For an example of successful agile development in government, Pahlka points to free COVID tests—not for nothing, a universal policy. The rule was that each unique address could order only a certain number of free tests. Initially, the postal service just asked for a requester’s address. But it turned out that, occasionally, “one apartment dweller requesting tests would blacklist other units in the same building.” This wasn’t a programming error. It was a problem with the post office’s records, which hadn’t been updated to reflect division of a building into apartments, even though individual mail carriers were compensating for that when they walked their routes. To compensate, the team added a process involving human review of edge cases, whereby an individual could fill out a short form appealing a denial as error. Pahlka acknowledges that this process disproportionately burdened lower-income individuals. But it also cleaned up around two-thirds of the residential address database as a result.
Even though it sounds scary and even undemocratic to have a random technologist embedded deep in the hierarchy making important distinctions, Pahlka argues that it’s necessary for the success of the actual intended outcomes decided upon by elected representatives.
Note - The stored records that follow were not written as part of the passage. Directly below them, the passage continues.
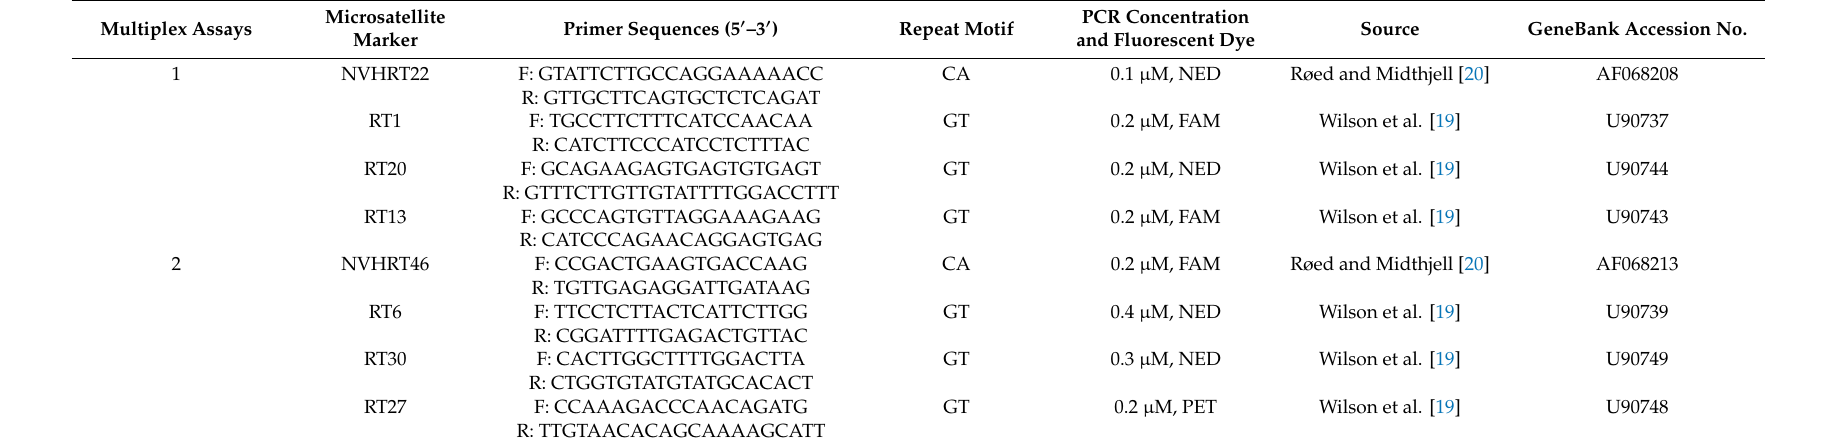
Table 1. Primer characteristics and PCR conditions for the eight microsatellite markers in Rangifer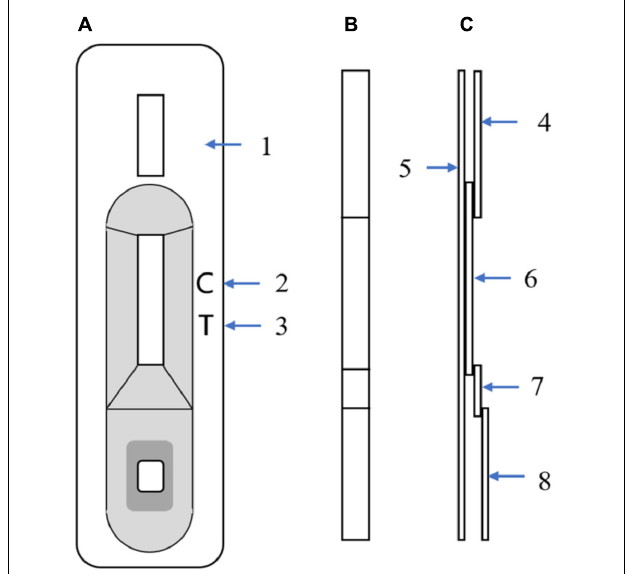
FIGURE 1 | Schematic diagram of the immunochromatographic strip (ICS). (A) Front view of the ICS; (1) Plastic box, (2) Control-line position, (3) Test-line position (mAb 2C1, 1 mg/ml). (B) Strip front view. (C) Strip side view; (4) Absorbent paper, (5) PVC sheet, (6) Nitrocellulose membrane with control line and test line, (7) Glass-fiber membrane with mAb 7D7 (10 µ g/ml), and (8) Glass-fiber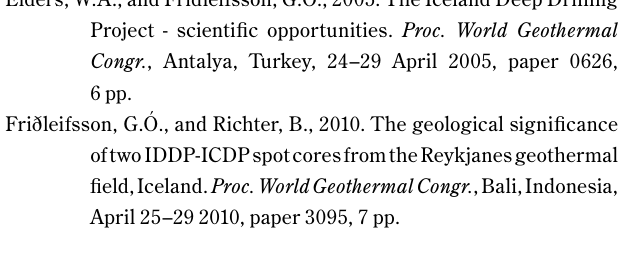
Figs. 2, 3, 7, and 8 by G.Ó. Friðleifsson, H.S. Orka, and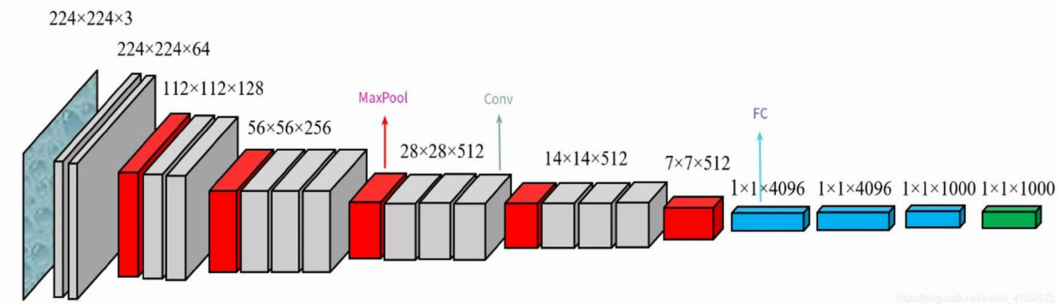
Figure 4. Schematic diagram of the VGGNet model architecture.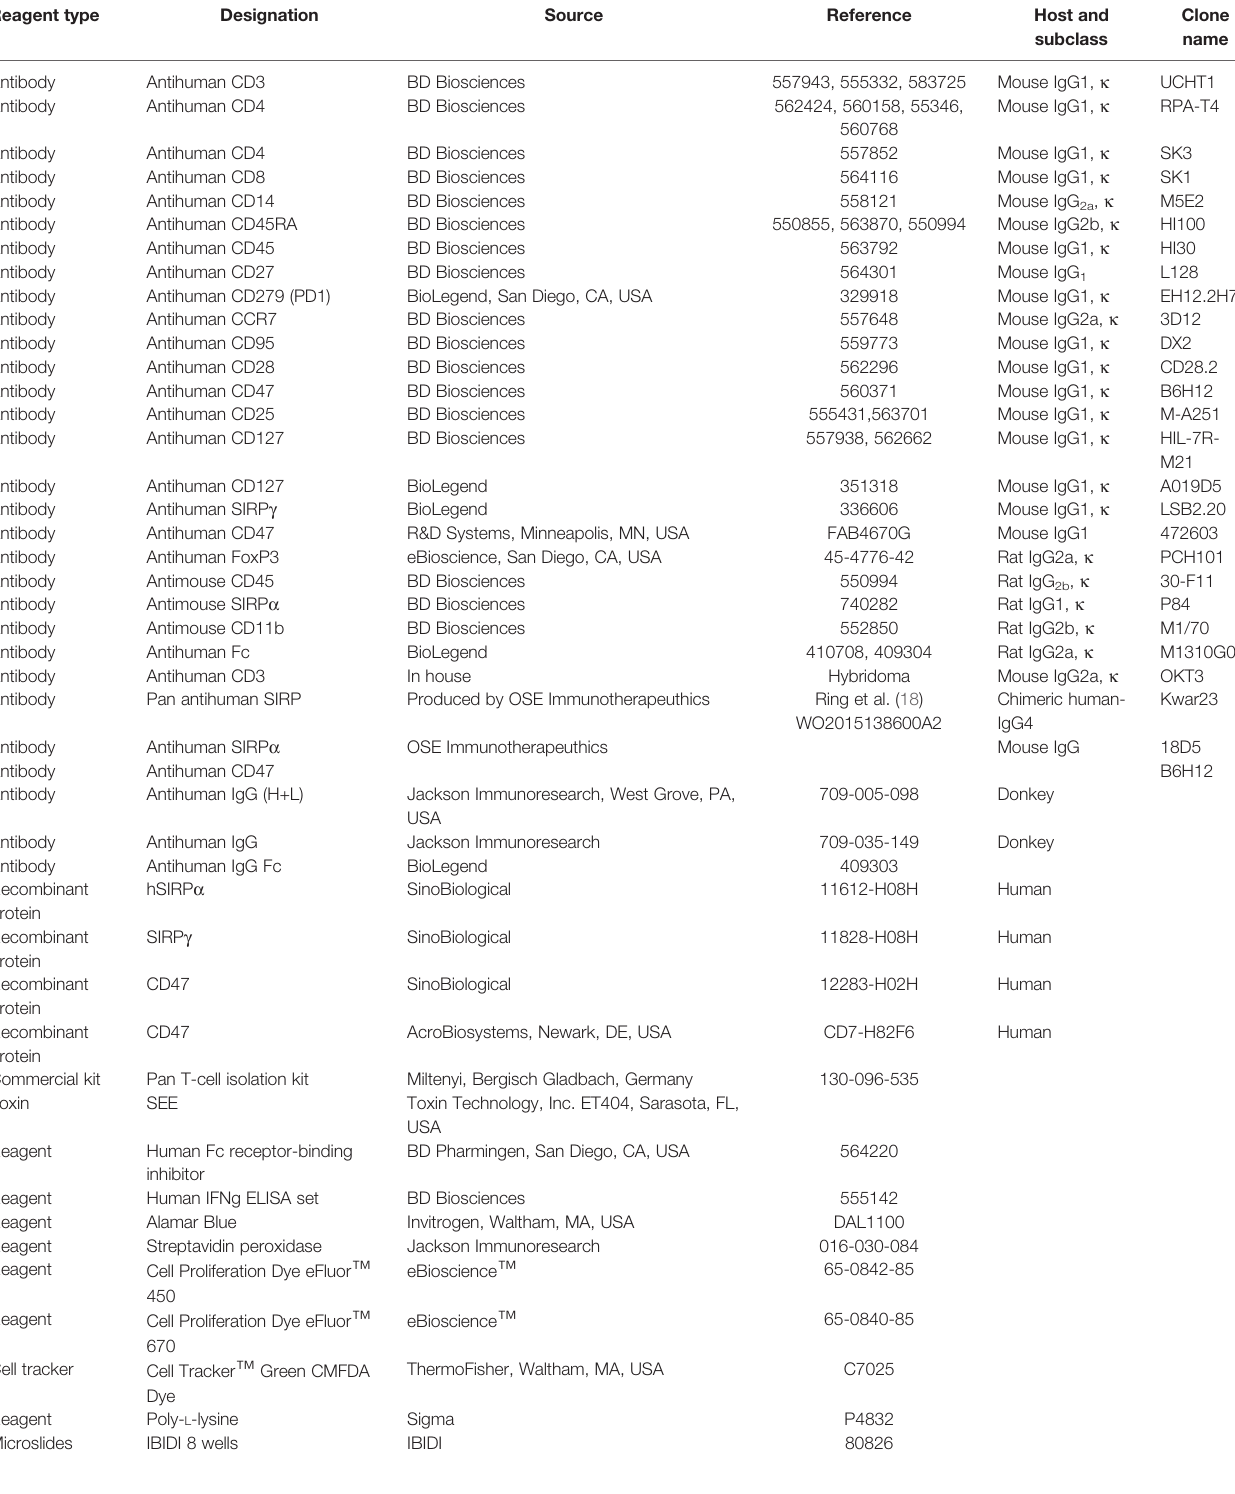
TABLE 1 | Key resource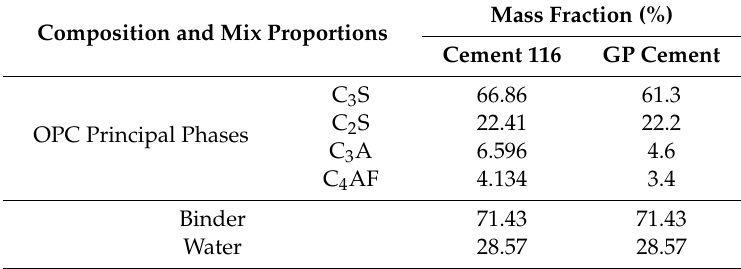
Table 3. Comparison of composition for VCCTL Cement 116 and Australian type GP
When no one can go ahead and make decisions about how a program should work, but lots of people have the power to add requirements to it—as is now the case—you get lots of paperwork and few good outcomes. Good product management can “reimagine representation and voice so as to honor the values our government is supposed to be founded on.”
To further improve things, Pahlka argues that the government should spend money improving its human resources, especially at the levels of program management/operating expenses. Oversight should ask less about whether a team stuck to a plan, and more about what the team learned in implementation and what user tests are showing now.
There are some things this book misses. Pahlka, who’s not a lawyer, doesn’t suggest that new laws should explicitly allow regulators to easily simplify and even eliminate earlier categories and rules. There are certainly reasons why we don’t do that. For example, lots of systems rely on past categories and rules and changing them could cause a cascade of incongruencies. But the accretion of legal complexity keeps making things worse. In my view, it would be a worthwhile exercise to try to write a law that actually allowed agile development of implementation policies—and then probably a painful exercise to see what happened when courts got their hands on it.
Give people leeway to implement the intent of the overall policy, Pahlka suggests, and you can avoid the layers of bureaucracy that stymie well-intentioned attempts at reform. While there’s merit in the argument, she doesn’t give a lot of weight to the reasons that policymakers try to be comprehensive. Although the perfect shouldn’t be the enemy of the good, it’s also the case that if you get a policy running that works for 90% of people, the 10% excluded are likely to share some demographic characteristics, and historically the policy is unlikely to be revisited to fix it for them. That result is usually worse when it comes from government than when it comes in private software. But if the perfect is not to be the enemy of the good, then oversight that focuses on implementation success, and flexibility to keep working for that 10%, are the proper solutions.